Die Beklagte hat die Leistung auch nicht gem. § 13 Abs. 3 Satz 1 2. Alt. SGB V zu Unrecht abgelehnt. Die Kopforthesenbehandlung gehört gem. § 135 Abs. 1 Satz 1 SGB V nicht zu den Leistungen, die von der Beklagten als Dienst- oder Sachleistung zu erbringen wäre. Die Kopforthesenbehandlung stellt eine ärztliche Behandlungsmethode dar, wobei die Kopforthese (Helm) selbst gem. § 33 Abs. 1 Satz 1 SGB V i. V. m. § 27 Abs. 1 Satz 2 Nr. 3 SGB V als Hilfsmittel zur Sicherung des Erfolgs der Krankenbehandlung (das Vorliegen einer Krankheit i. S. d. § 27 Abs. 1 Satz 1 SGB V unterstellt) angewendet wird. Damit unterliegt die (ambulante) Kopforthesenbehandlung - einschließlich der (Anfertigung der) Kopforthese - dem Erlaubnisvorbehalt des § 135 Abs. 1 Satz 1 SGB V. Der EBM enthält diese Behandlungsmethode nicht, weshalb sie neu i. S. d. § 135 Abs. 1 Satz 1 SGB V ist. Eine die Kopforthesenbehandlung befürwortende Entscheidung hat der Gemeinsamen Bundesausschusses unstreitig nicht getroffen.
Systemversagen liegt nicht vor. Anhaltspunkte dafür, dass ein Verfahren vor dem Gemeinsamen Bundesausschuss trotz Erfüllung der für eine Überprüfung notwendigen formalen und inhaltlichen Voraussetzungen nicht oder nicht zeitgerecht durchgeführt worden wäre, bestehen nicht und werden auch nicht substantiiert geltend gemacht. Die Anwendung der Kopforthesenbehandlung durch einzelne Ärzte und damit (offenbar auch bei den Klägern) erzielte Erfolge genügen hierfür nicht. Wie Dr. Ch. im MDK-Gutachten vom 7.6.2010 dargelegt hat, ist der therapeutische Nutzen der Kopforthesenbehandlung nicht durch Studien mit der notwendigen Evidenz belegt (vgl. auch Senatsurteile vom 11.7.2012, - L 5 KR 764/12 -, und - L 5 KR 1466/11 - ; LSG Nordrhein-Westfalen, Beschl. v. 9.5.2012, - L 11 KR 14/12 B ER -).
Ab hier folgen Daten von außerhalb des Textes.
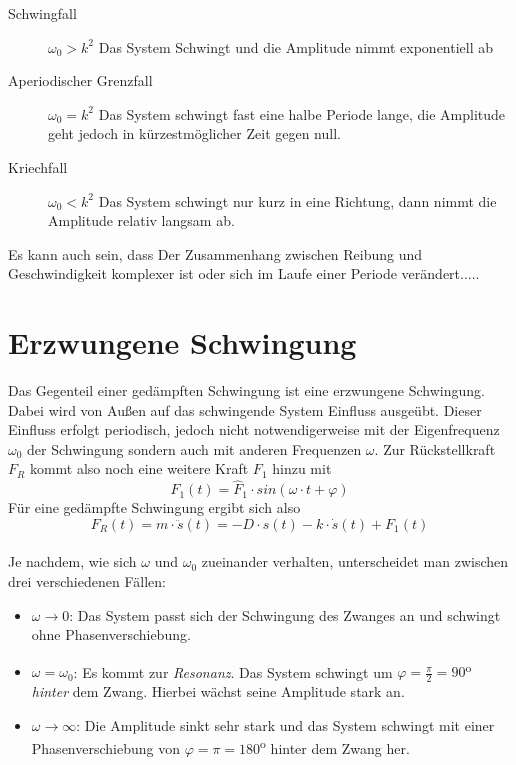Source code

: \begin{description}
	\item[Schwingfall] \(\omega_0 > k^2\) Das System Schwingt und die Amplitude nimmt exponentiell ab
	\item[Aperiodischer Grenzfall] \(\omega_0 = k^2\) Das System schwingt fast eine halbe Periode lange, die Amplitude geht jedoch in kürzestmöglicher Zeit gegen null.
	\item[Kriechfall] \(\omega_0 < k^2\) Das System schwingt nur kurz in eine Richtung, dann nimmt die Amplitude relativ langsam ab.
\end{description}
	Es kann auch sein, dass Der Zusammenhang zwischen Reibung und Geschwindigkeit komplexer ist oder sich im Laufe einer Periode verändert.....




		\chapter{Erzwungene Schwingung}

Das Gegenteil einer gedämpften Schwingung ist eine erzwungene Schwingung. Dabei wird von Außen auf das schwingende System Einfluss ausgeübt. Dieser Einfluss erfolgt periodisch, jedoch nicht notwendigerweise mit der Eigenfrequenz \(\omega_0\) der Schwingung sondern auch mit anderen Frequenzen \(\omega\). Zur Rückstellkraft \(F_R\) kommt also noch eine weitere Kraft \(F_1\) hinzu mit 
	\begin{equation}
		F_1(t) = \hat{F}_1 \cdot sin(\omega \cdot t + \varphi)
	\end{equation}
Für eine gedämpfte Schwingung ergibt sich also
	\begin{equation}
		F_R(t) = m \cdot \ddot{s}(t) = - D \cdot s(t) - k \cdot \dot{s}(t) + F_1(t)
	\end{equation}
\(~\)\\
Je nachdem, wie sich \(\omega\) und \(\omega_0\) zueinander verhalten, unterscheidet man zwischen drei verschiedenen Fällen:
	
	\begin{itemize}
	\item \(\omega \rightarrow 0\): Das System passt sich der Schwingung des Zwanges an und schwingt ohne Phasenverschiebung.
	\item \(\omega = \omega_0\): Es kommt zur \emph{Resonanz}. Das System schwingt um \(\varphi = \frac{\pi}{2} = 90\)\textsuperscript{o} \emph{hinter} dem Zwang. Hierbei wächst seine Amplitude stark an.
	\item \(\omega \rightarrow \infty\): Die Amplitude sinkt sehr stark und das System schwingt mit einer Phasenverschiebung von \(\varphi = \pi = 180\)\textsuperscript{o} hinter dem Zwang her.
	\end{itemize}
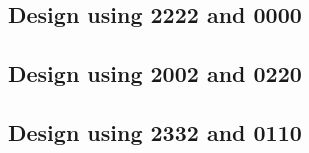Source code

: \subsection{Design using 2222 and 0000}


 \begin{center}




 \end{center}



\subsection{Design using 2002 and 0220}


 \begin{center}




 \end{center}



\subsection{Design using 2332 and 0110}


 \begin{center}




 \end{center}




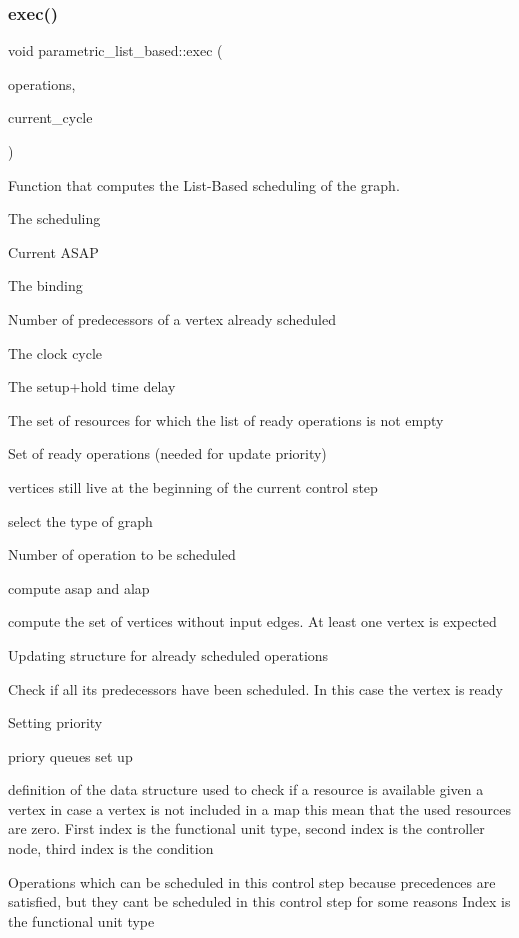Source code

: \subsubsection{\texorpdfstring{exec()}{exec()}}
{\footnotesize\ttfamily void parametric\+\_\+list\+\_\+based\+::exec (\begin{DoxyParamCaption}\item[{const \hyperlink{classOpVertexSet}{Op\+Vertex\+Set} \&}]{operations,  }\item[{Control\+Step}]{current\+\_\+cycle }\end{DoxyParamCaption})}



Function that computes the List-\/\+Based scheduling of the graph. 

The scheduling

Current A\+S\+AP

The binding

Number of predecessors of a vertex already scheduled

The clock cycle

The setup+hold time delay

The set of resources for which the list of ready operations is not empty

Set of ready operations (needed for update priority)

vertices still live at the beginning of the current control step

select the type of graph

Number of operation to be scheduled

compute asap and alap

compute the set of vertices without input edges. At least one vertex is expected

Updating structure for already scheduled operations

Check if all its predecessors have been scheduled. In this case the vertex is ready

Setting priority

priory queues set up

definition of the data structure used to check if a resource is available given a vertex in case a vertex is not included in a map this mean that the used resources are zero. First index is the functional unit type, second index is the controller node, third index is the condition

Operations which can be scheduled in this control step because precedences are satisfied, but they can\textquotesingle{}t be scheduled in this control step for some reasons Index is the functional unit type

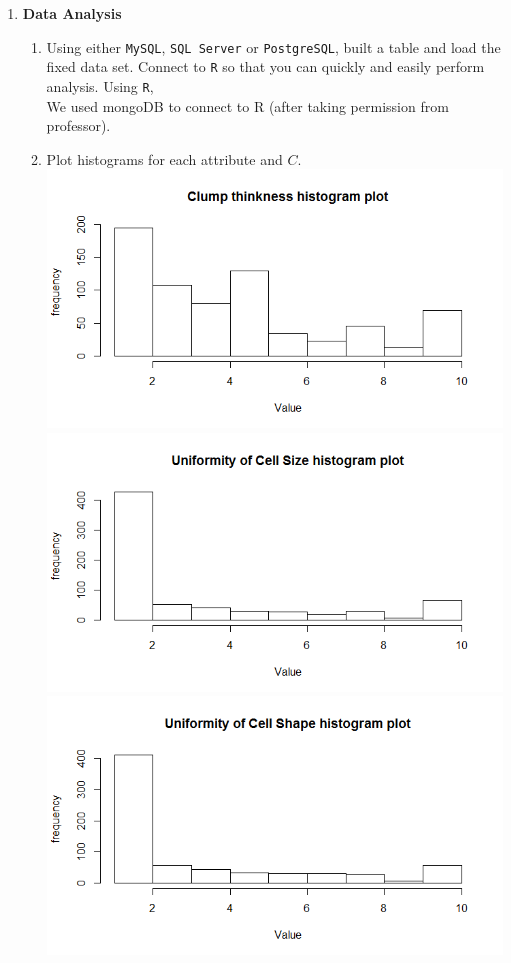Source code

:\documentclass{article}
\begin{document}
\begin{enumerate}
  \item {\bf Data Analysis}
   \begin{enumerate} \item Using either \texttt{MySQL}, \texttt{SQL Server} or \texttt{PostgreSQL}, built a table and load the fixed data set.  Connect to \texttt{R} so that you can quickly and easily perform analysis.  Using \texttt{R}, \\
  We used mongoDB to connect to R (after taking permission from professor).
\item Plot histograms for each attribute and $C$. \\
\includegraphics[width=\textwidth]{Clumpthickness.png}
\includegraphics[width=\textwidth]{cellsize.png}
\includegraphics[width=\textwidth]{cellshape.png}

\end{enumerate}
\end{enumerate}
\end{document}
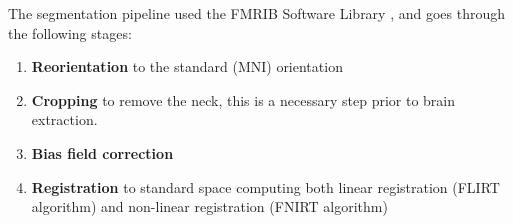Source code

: \documentclass[11pt]{article}
\theoremstyle{definition}
\theoremstyle{remark}
\begin{document}
The segmentation pipeline used the FMRIB Software Library \cite{fsl60}, \cite{jenkinson2012fsl} and goes through the following stages:
\cite{hannoun2018automatic}
\begin{enumerate}  
  \item \textbf{Reorientation} to the standard (MNI) orientation
  \item \textbf{Cropping} to remove the neck, this is a necessary step prior to brain extraction. 
  \item \textbf{Bias field correction} 
  \item \textbf{Registration} to standard space computing both linear registration (FLIRT algorithm) and non-linear registration (FNIRT algorithm)

\end{enumerate}
\end{document}
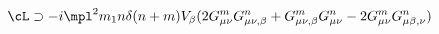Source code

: \begin{equation}
\cL \supset - i \mpl^2 m_1 n \delta ( n + m ) V_{\beta} ( 2 G^m_{\mu \nu}
G^n_{\mu \nu , \beta} + G^m_{\mu \nu , \beta} G^n_{\mu \nu} - 2 G^m_{\mu \nu}
G^n_{\mu \beta , \nu} ) \label{Vint}
\end{equation} 

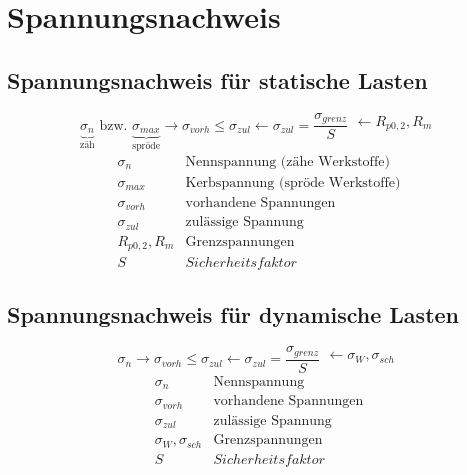 



\section{Spannungsnachweis}

\subsection{Spannungsnachweis für statische Lasten}
\[ \underbrace{\sigma_n}_\text{zäh} \text{ bzw. } \underbrace{\sigma_{max}}_\text{spröde} \rightarrow \sigma_{vorh} \leq \sigma_{zul} \leftarrow \sigma_{zul} = \frac{\sigma_{grenz}}{S} \begin{matrix} \leftarrow R_{p0,2}, R_m\\~ \end{matrix} \]
\[ \begin{array}{ll}
\sigma_n & \text{Nennspannung (zähe Werkstoffe)}\\
\sigma_{max} & \text{Kerbspannung (spröde Werkstoffe)}\\
\sigma_{vorh} & \text{vorhandene Spannungen}\\
\sigma_{zul} & \text{zulässige Spannung}\\
R_{p0,2}, R_m & \text{Grenzspannungen}\\
S & Sicherheitsfaktor
\end{array} \]

\subsection{Spannungsnachweis für dynamische Lasten}
\[ \sigma_n  \rightarrow \sigma_{vorh} \leq \sigma_{zul} \leftarrow \sigma_{zul} = \frac{\sigma_{grenz}}{S} \begin{matrix} \leftarrow \sigma_W, \sigma_{sch}\\~ \end{matrix} \]
\[ \begin{array}{ll}
\sigma_n & \text{Nennspannung}\\
\sigma_{vorh} & \text{vorhandene Spannungen}\\
\sigma_{zul} & \text{zulässige Spannung}\\
\sigma_W, \sigma_{sch} & \text{Grenzspannungen}\\
S & Sicherheitsfaktor
\end{array} \]
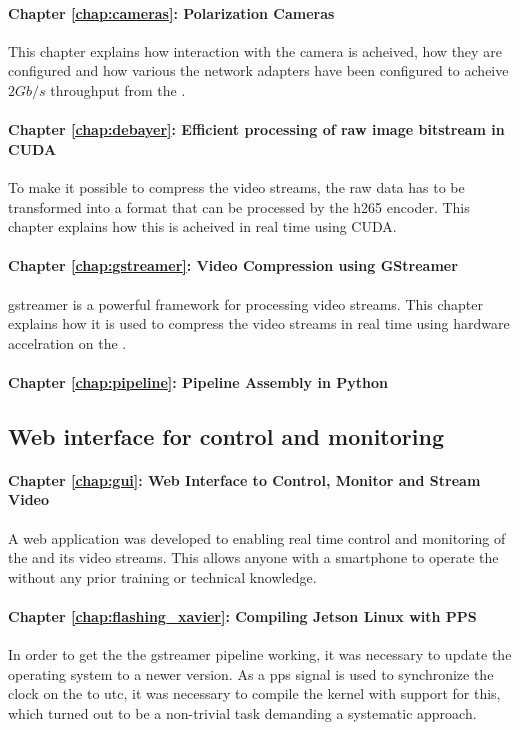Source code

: \paragraph{Chapter \ref{chap:cameras}: Polarization Cameras}
This chapter explains how interaction with the camera is acheived, how they are configured and how various the network adapters have been configured to acheive $2Gb/s$ throughput from the \cams.

\paragraph{Chapter \ref{chap:debayer}: Efficient processing of raw image bitstream in CUDA}
To make it possible to compress the video streams, the raw data has to be transformed into a format that can be processed by the \gls{h265} encoder.
This chapter explains how this is acheived in real time using CUDA.

\paragraph{Chapter \ref{chap:gstreamer}: Video Compression using GStreamer}
\gls{gstreamer} is a powerful framework for processing video streams.
This chapter explains how it is used to compress the video streams in real time using hardware accelration on the \jx.

\paragraph{Chapter \ref{chap:pipeline}: Pipeline Assembly in Python}
\todo

\subsection{Web interface for control and monitoring}

\paragraph{Chapter \ref{chap:gui}: Web Interface to Control, Monitor and Stream Video}
A web application was developed to enabling real time control and monitoring of the \sr and its video streams.
This allows anyone with a smartphone to operate the \sr without any prior training or technical knowledge.


\paragraph{Chapter \ref{chap:flashing_xavier}: Compiling Jetson Linux with PPS}
In order to get the the \gls{gstreamer} pipeline working, it was necessary to update the operating system to a newer version.
As a \gls{pps} signal is used to synchronize the clock on the \jx to \gls{utc}, it was necessary to compile the kernel with support for this, which turned out to be a non-trivial task demanding a systematic approach.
Auf eine Selbstbindung der Verwaltung können sich die Kläger nicht berufen. Abgesehen davon, dass eine Ermessensentscheidung der Beklagten nicht in Rede steht und die von den Klägern angeführten Bewilligungsbescheide deren Zuständigkeitsbereich nicht betreffen, ist die Gewährung der Kopforthesenbehandlung durch gesetzliche Krankenkassen nach Maßgabe der vorstehend dargestellten Rechtsgrundsätze rechtswidrig; einen Anspruch auf die Wiederholung rechtswidriger Entscheidungen (bzw. "Gleichheit im Unrecht") gibt es nicht.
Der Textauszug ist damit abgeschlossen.